A Snohomish County warehouse, full of machines making metal sandwiches out of tiny, microscopic layers of material, is not the typical place you’d expect major oil companies to be investing millions of dollars.

But industry giants are throwing millions behind Seattle-based Modumetal, which is creating a new class of metal, and testing stronger, less corrosive nuts and bolts with oil customers.

The company has raised a financing round of about $33.5 million, according to an SEC filing. The round was led by Peter Thiel’s venture-capital firm Founders Fund, with participation from oil giants, including BP Ventures, Chevron Technology Ventures and ConocoPhillips.

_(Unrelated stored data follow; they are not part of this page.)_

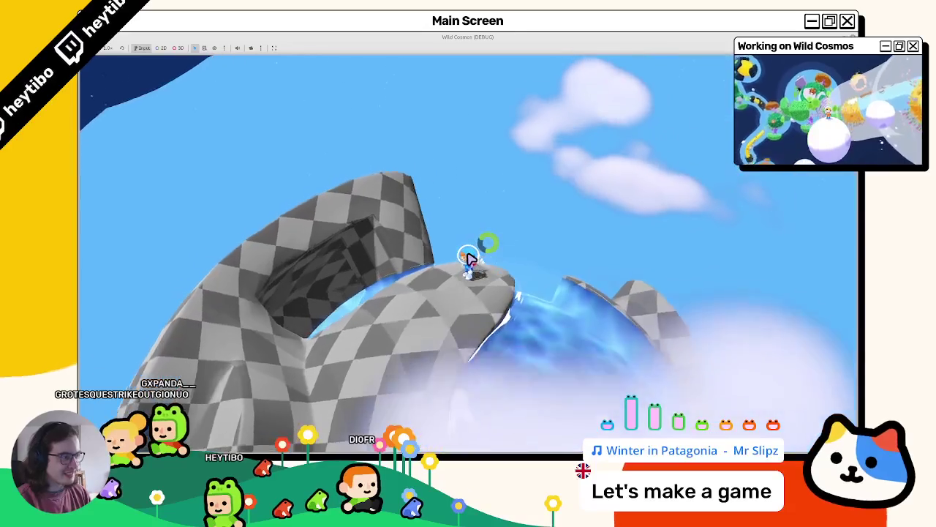
key("w")
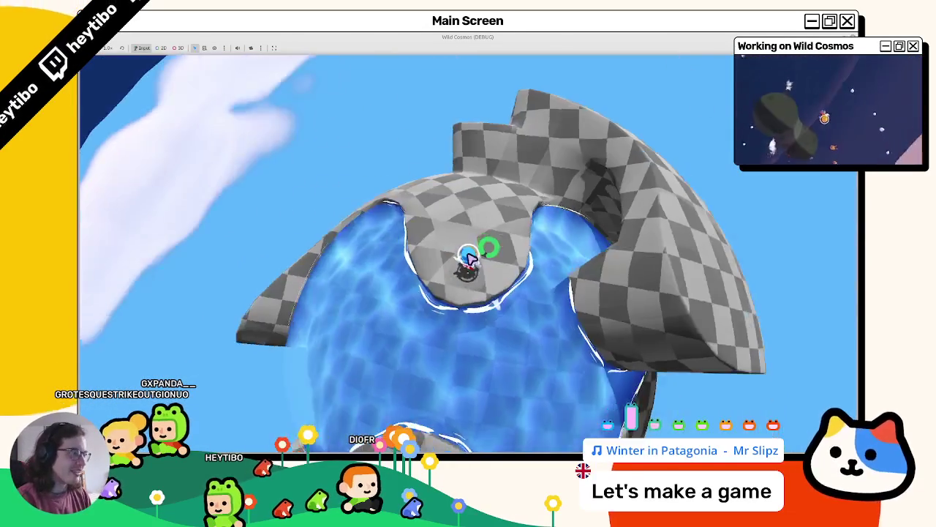
key("Escape")
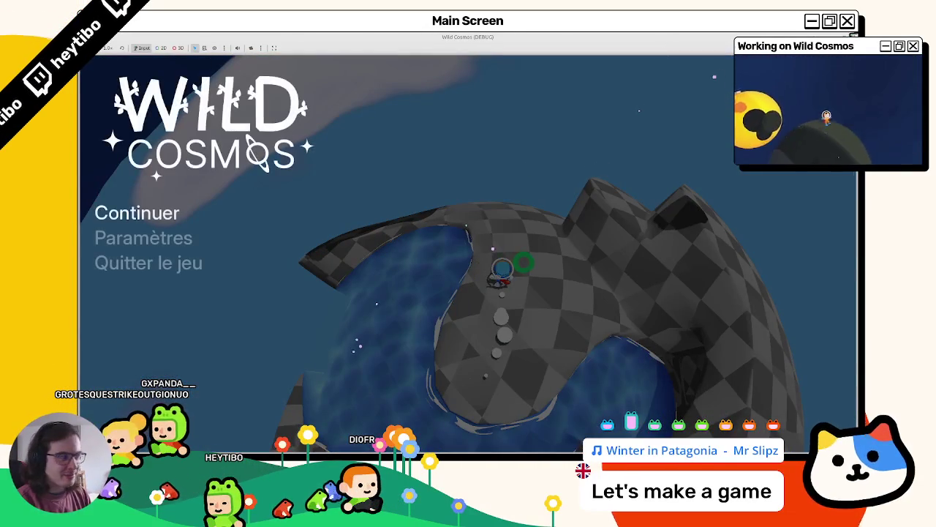
key("F8")
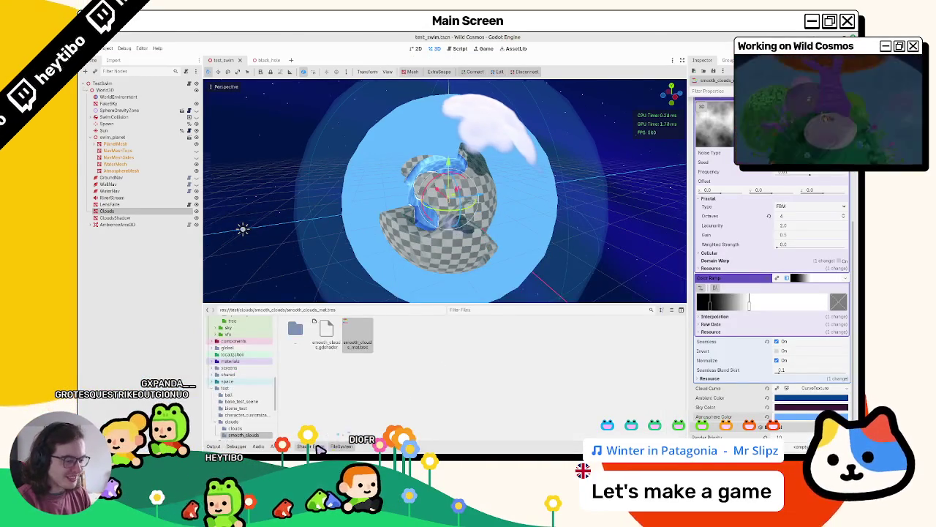
Step: Bring back the shader code and inspect the depth variable on line 69
left_click(314, 446)
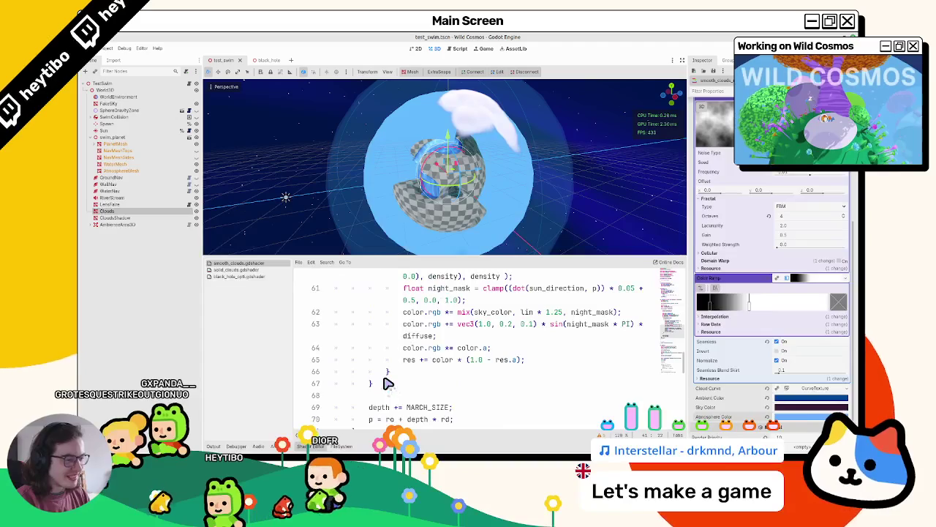
scroll(387, 383, "up", 2)
scroll(387, 384, "down", 3)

Modumetal has deep connections to the oil and gas industry because of its core product — a process that creates a metal designed to be more corrosion-resistant, stronger and longer lasting than traditional metals, such as steel and aluminum.

Modumetal nuts and bolts are priced similarly to those made of other metals, CEO Christina Lomasney said, but are made to last eight times as long.

“That means bridges that can last longer, cars that are lighter and engines that can run hotter,” she said.

Modumetal has the backing of Steve Singh, the co-founder of Bellevue business-software developer Concur; he also is on Modumetal’s board. That may be a far cry from Singh’s software roots, but he sees big potential in Modumetal’s products.

He pointed to safer oil drilling from less corrosion and lighter, stronger vehicles.

“The real attraction is if you can deliver technology that fundamentally changes the manufacturing process. … It helps not just Modumetal’s business, it helps more broadly across the global economy,” Singh said.

For the oil industry, Modumetal’s products means oil rigs that could withstand big challenges with corrosion, an issue that has cost companies globally $2.2 trillion, Lomasney said.